__Work instructions__: Collect the lines of the entries where "日前将合同约定费用汇入指定账号" shows up.

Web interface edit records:
========================================================================
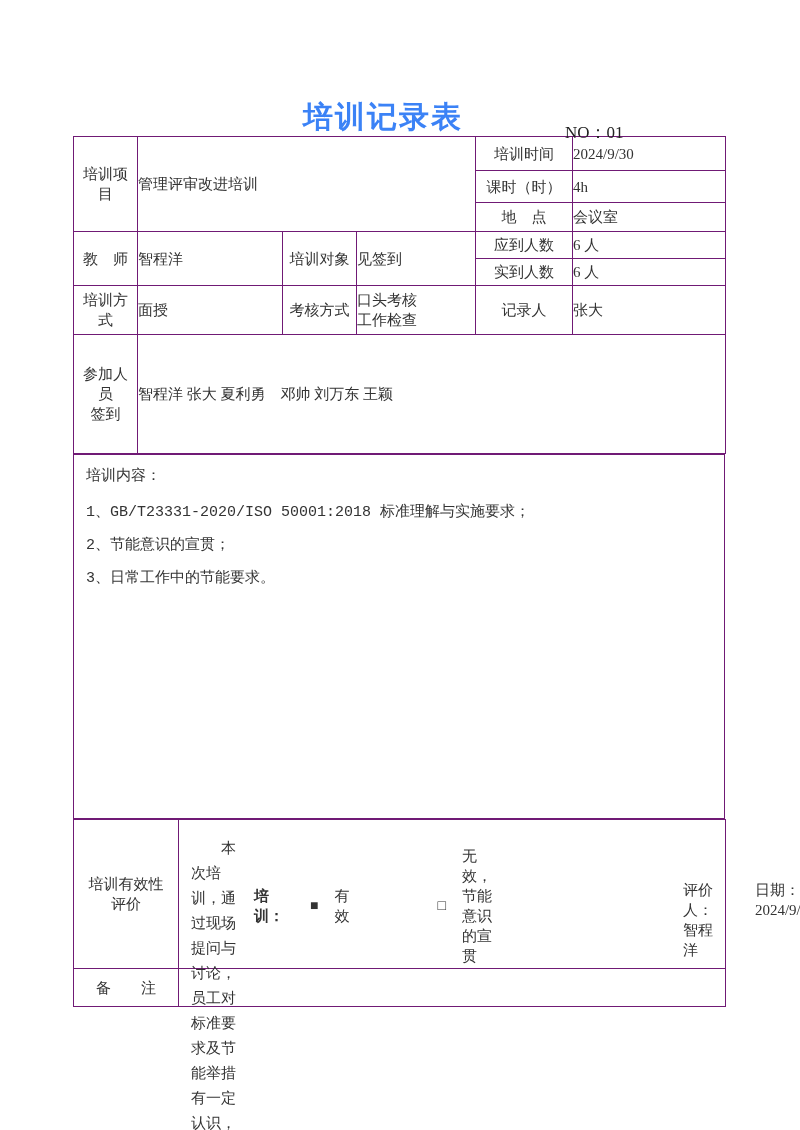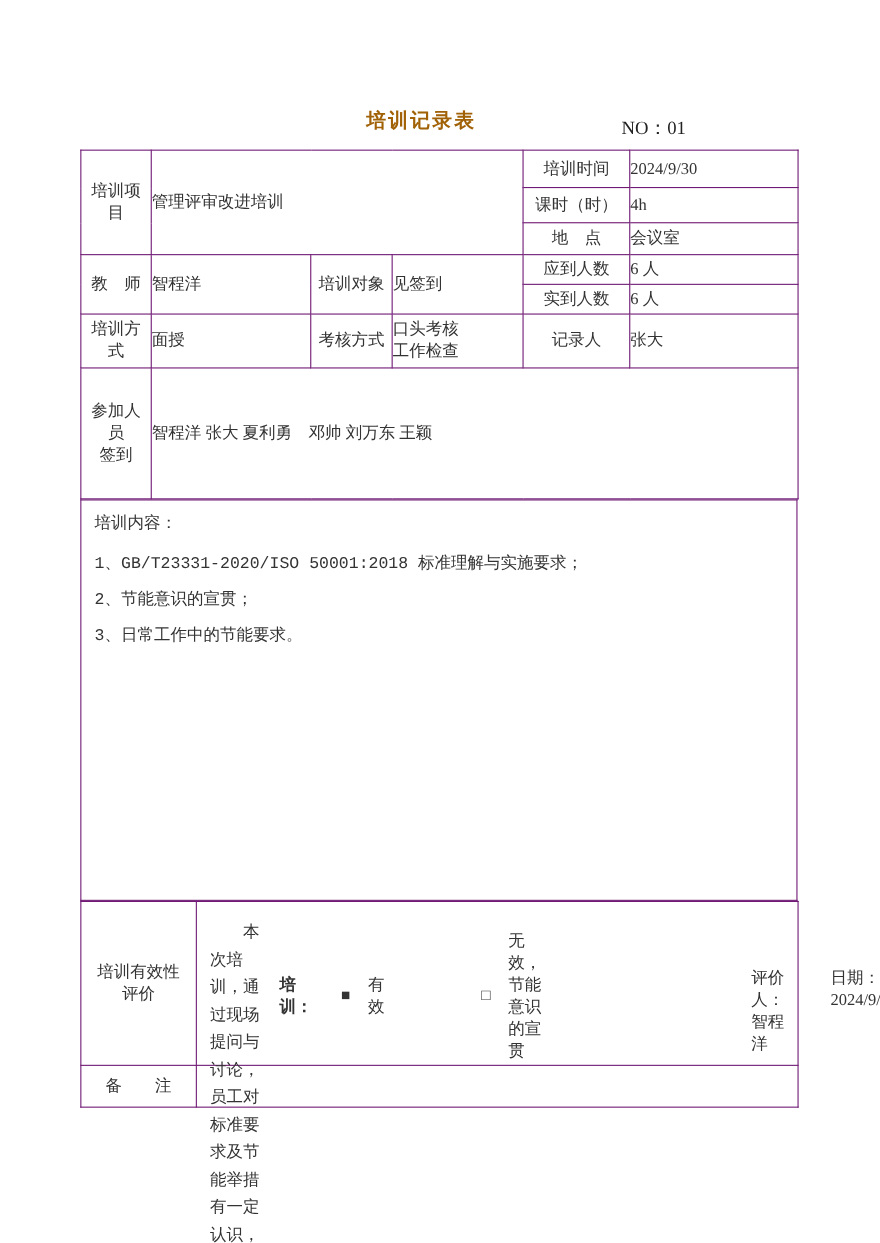--- a/index.html
+++ b/index.html
@@ -6,23 +6,23 @@
   body{
     width:800px;height:1130px;background:#ffffff;
     font-family:"Liberation Serif","DejaVu Serif",serif;
     color:#333333;
   }
   .doc{position:absolute;left:73px;top:0;width:652px;}
   .title-row{position:relative;margin-top:97px;height:39px;}
   .doc-title{
     margin:0;text-align:center;position:relative;left:-16px;
     font-family:"Liberation Sans","DejaVu Sans",sans-serif;
-    font-size:18px;font-weight:bold;letter-spacing:2px;color:#a16207;
+    font-size:30px;font-weight:bold;letter-spacing:2px;color:#3b82f6;
   }
-  .doc-no{position:absolute;left:492px;top:8px;font-size:17px;color:#222;}
+  .doc-no{position:absolute;left:492px;top:24px;font-size:17px;color:#222;}
   table.t{border-collapse:collapse;table-layout:fixed;width:652px;}
   table.t td{
     border:1px solid #701a75;font-size:15px;color:#333333;
     padding:0;vertical-align:middle;line-height:20px;
   }
   .lbl{text-align:center;}
   .val{text-align:left;padding:0 8px;}
   .lines span{display:block;line-height:20px;}
   
   .r-time td{height:33px;}

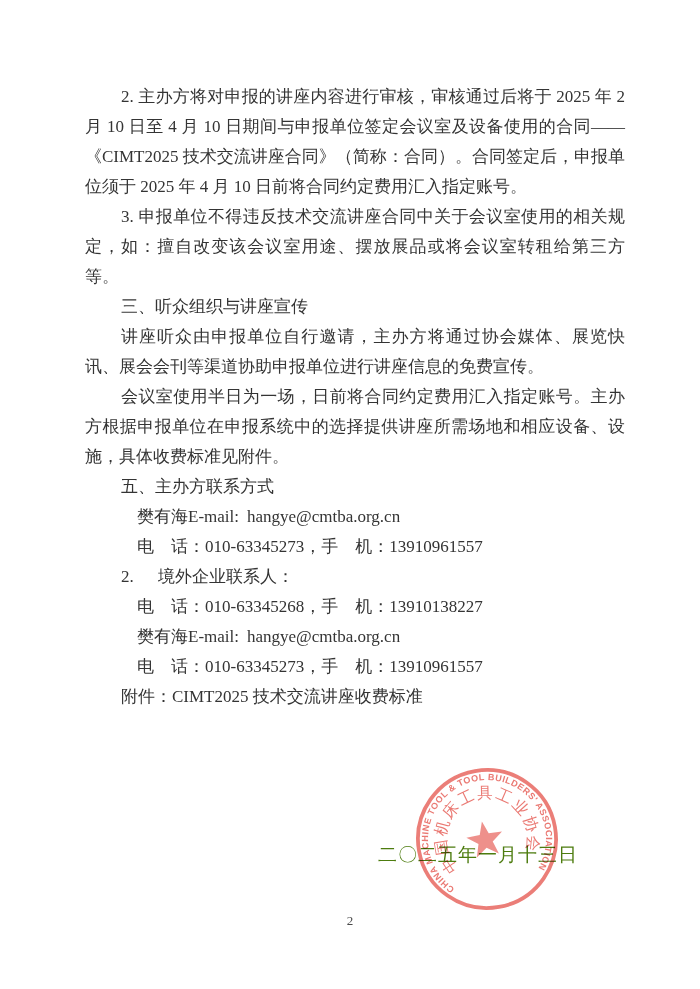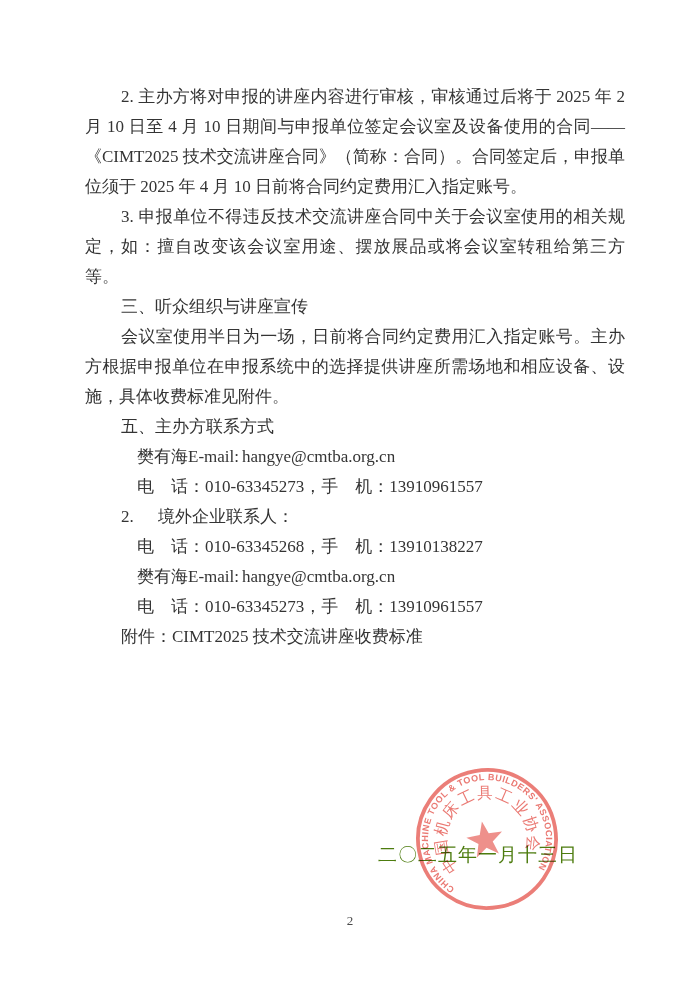--- a/index.html
+++ b/index.html
@@ -21,21 +21,21 @@
     line-height: 30px;
     text-align: justify;
   }
   .content p { margin: 0; }
   .para { text-indent: 36px; }
   .heading { text-indent: 36px; }
   .contact-head { padding-left: 36px; }
   .contact-index { display: inline-block; width: 37px; }
   .contact-line { padding-left: 52px; text-align: left; }
   .email-label { }
-  .email-addr { margin-left: 3px; }
+  .email-addr { margin-left: 8px; }
   .attachment { margin-top: 22px; padding-left: 36px; text-align: left; }
   .issue-date {
     position: absolute;
     left: 378px;
     top: 842px;
     font-size: 19px;
     letter-spacing: 1px;
     color: #4d7c0f;
     z-index: 4;
     white-space: nowrap;
@@ -76,20 +76,21 @@
 </style>
 </head>
 <body>
 
 <div class="page">
 
   <div class="content">
     <p class="para">2. 主办方将对申报的讲座内容进行审核，审核通过后将于 2025 年 2 月 10 日至 4 月 10 日期间与申报单位签定会议室及设备使用的合同——《CIMT2025 技术交流讲座合同》（简称：合同）。合同签定后，申报单位须于 2025 年 4 月 10 日前将合同约定费用汇入指定账号。</p>
     <p class="para">3. 申报单位不得违反技术交流讲座合同中关于会议室使用的相关规定，如：擅自改变该会议室用途、摆放展品或将会议室转租给第三方等。</p>
     <p class="heading">三、听众组织与讲座宣传</p>
+    <p class="para">讲座听众由申报单位自行邀请，主办方将通过协会媒体、展览快讯、展会会刊等渠道协助申报单位进行讲座信息的免费宣传。</p>
     <p class="para">会议室使用半日为一场，日前将合同约定费用汇入指定账号。主办方根据申报单位在申报系统中的选择提供讲座所需场地和相应设备、设施，具体收费标准见附件。</p>
     <p class="heading">五、主办方联系方式</p>
 
     <div>
       <p class="contact-line">
         <span>樊有海</span><span class="email-label">E-mail:</span><span class="email-addr">hangye@cmtba.org.cn</span>
       </p>
       <p class="contact-line">电　话：010-63345273，手　机：13910961557</p>
     </div>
========================================================================
__Answer box__:
     <p class="para">2. 主办方将对申报的讲座内容进行审核，审核通过后将于 2025 年 2 月 10 日至 4 月 10 日期间与申报单位签定会议室及设备使用的合同——《CIMT2025 技术交流讲座合同》（简称：合同）。合同签定后，申报单位须于 2025 年 4 月 10 日前将合同约定费用汇入指定账号。</p>
     <p class="para">会议室使用半日为一场，日前将合同约定费用汇入指定账号。主办方根据申报单位在申报系统中的选择提供讲座所需场地和相应设备、设施，具体收费标准见附件。</p>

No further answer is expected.